**Texto seleccionado**
· · · ·

Finalmente, el relato de este primer pecado no se concluye sin dar al hombre
una esperanza. Cierto que la servidumbre a que él se ha condenado creyendo adquirir la independencia, es en sí definitiva; el pecado,
una vez entrado en el mundo,
no puede menos de proliferar, y a medida que se vaya multiplicando irá realmente disminuyendo la vida hasta cesar completamente con el diluvio (Gén 6,13ss). La iniciativa
de la ruptura ha venido del hombre;
es evidente que la iniciativa de la reconciliación sólo puede venir de Dios. Pero precisamente desde este primer relato deja Dios entrever que un día tomará esta iniciativa (3,15). La bondad de Dios que el hombre ha despreciado acabará
por imponerse;«vencerá al mal con el bien» (Rom 12,21). La Sabiduría precisa
que Adán «fue liberado de su falta» (Sab 10. 1). En todo caso el Génesis muestra
ya esta bondad en acción: preserva
a Noé y a su familia de la universal
corrupción y de su castigo (Gén
6, 5-8), a fin de crear con él, por decirlo así, un universo
nuevo (8,17.21s, comparados
con 1,22.28; 3,17); sobre todo, cuando «las naciones, unánimes en su perversidad, fueron confundidas» (Sab 10,5), la bondad de Dios escogió a
Abraham y lo retiró del mundo pecador (Gén 12, 1; cf. Jos 24,2s.14),
a fin de que «por él sean benditas todas las naciones de la tierra»

· · · ·

**Material**
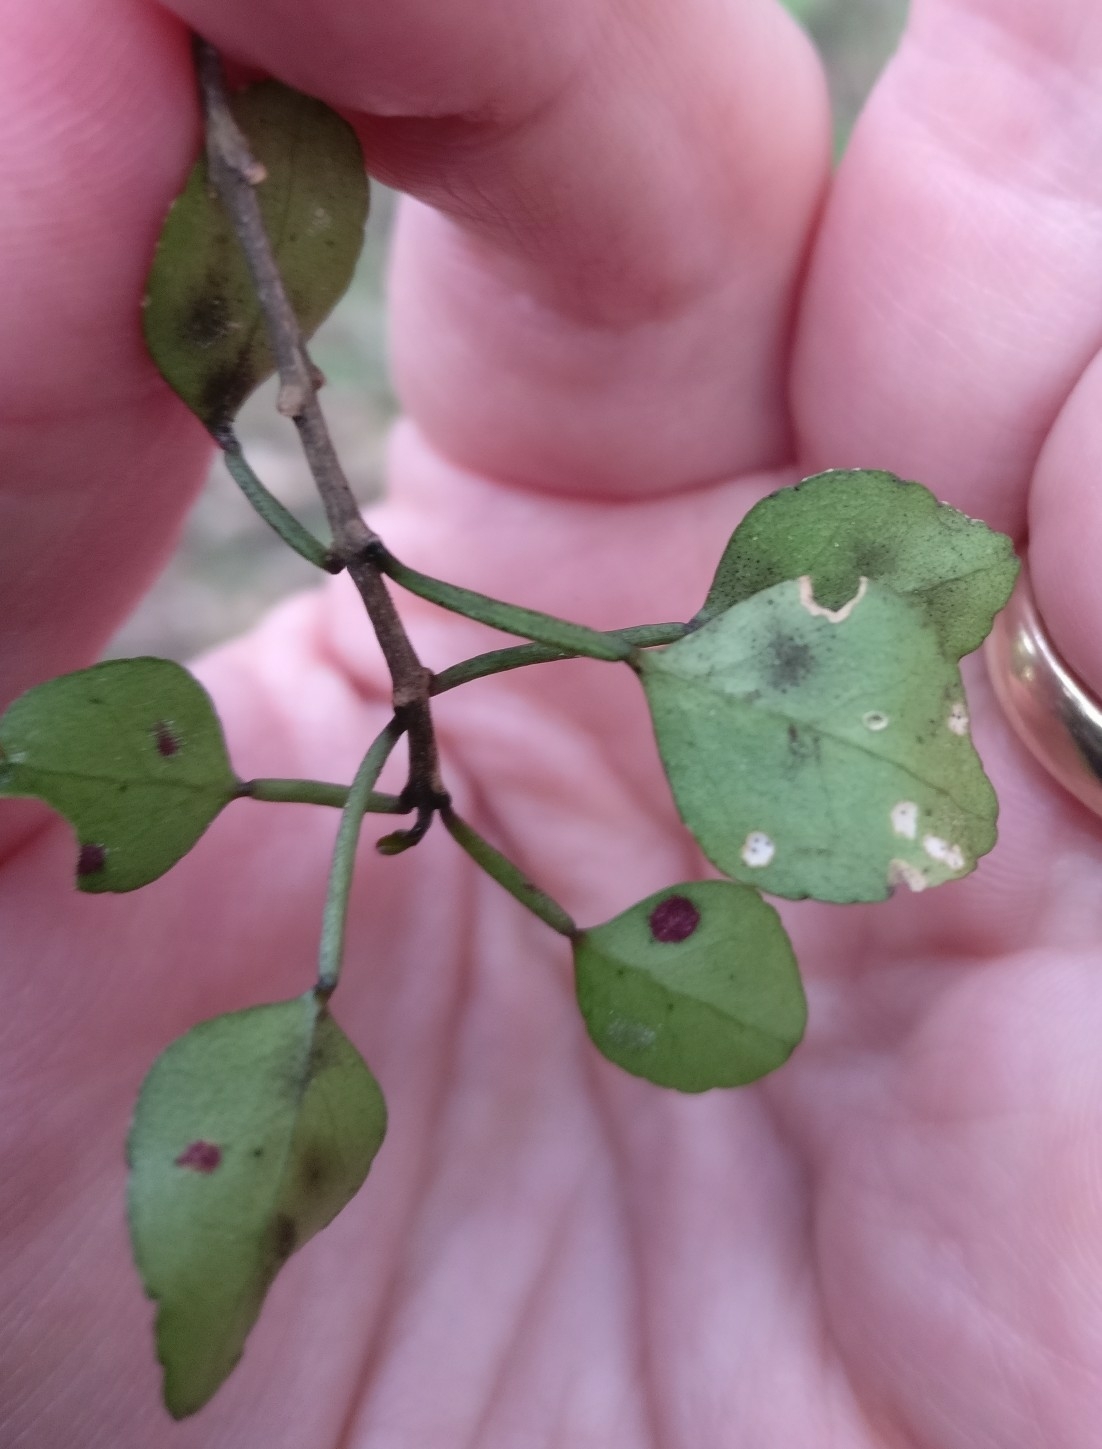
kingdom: Plantae
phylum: Tracheophyta
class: Magnoliopsida
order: Sapindales
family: Rutaceae
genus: Melicope
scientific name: Melicope simplex
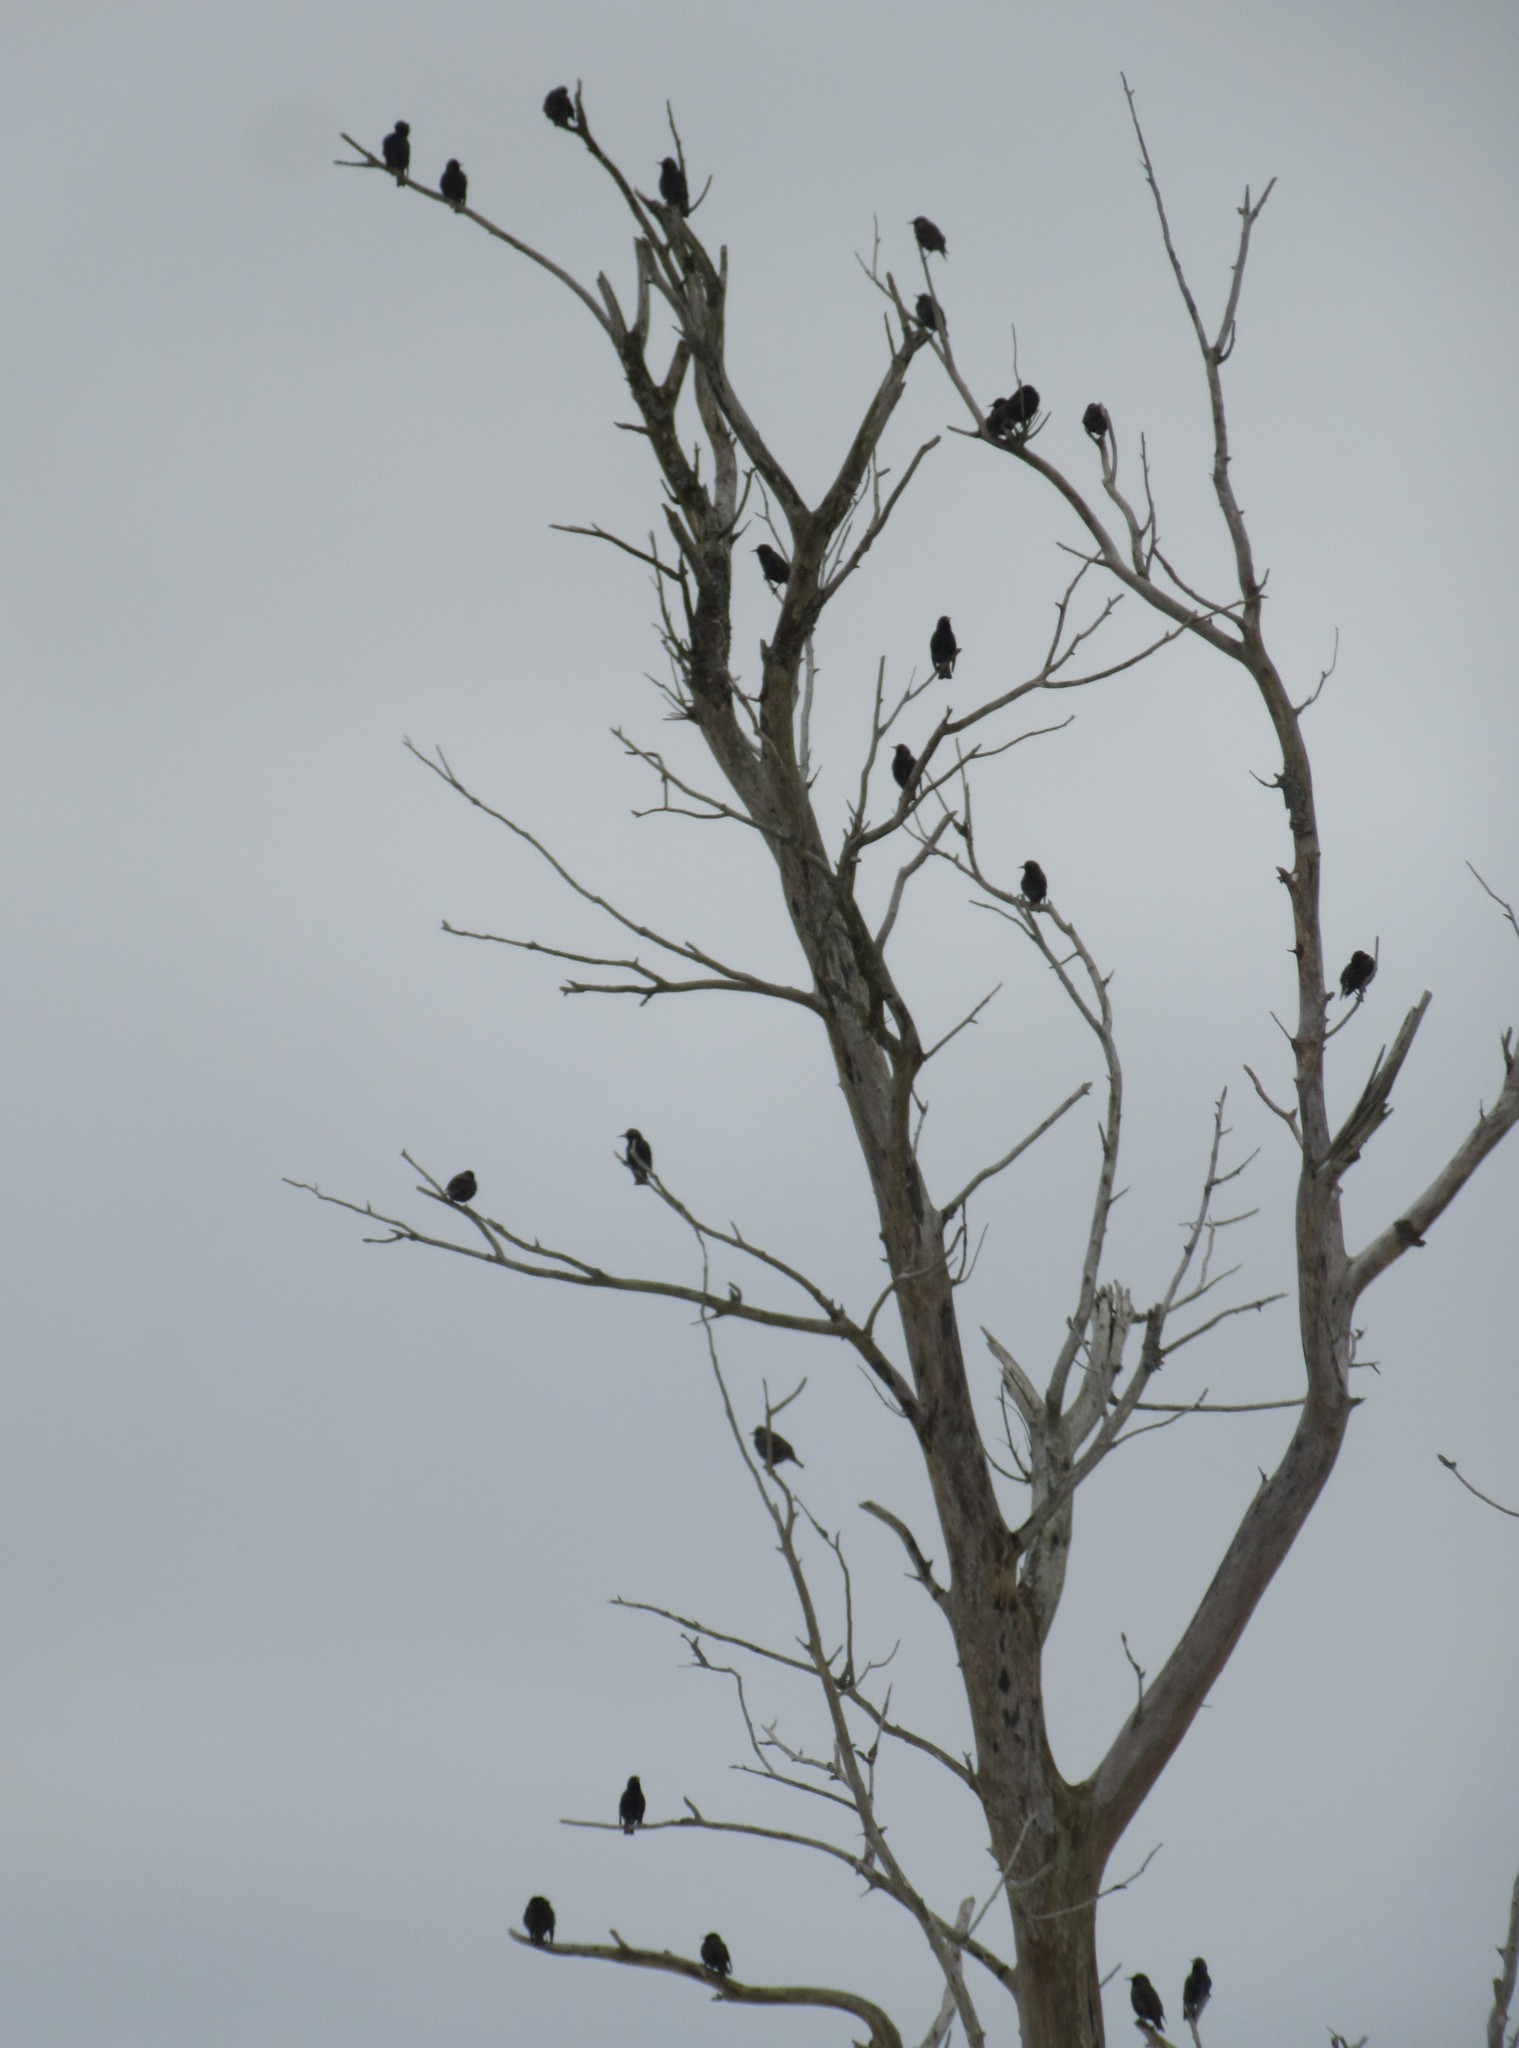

· · · ·

**Objetivo indicado**
Traduce al inglés esta oración del texto sobre el primer pecado: «La iniciativa de la ruptura ha venido del hombre; es evidente que la iniciativa de la reconciliación sólo puede venir de Dios». El material no es necesario.

**Respuesta a tarea**
The initiative for the rupture came from man; it is evident that the initiative for reconciliation can come only from God.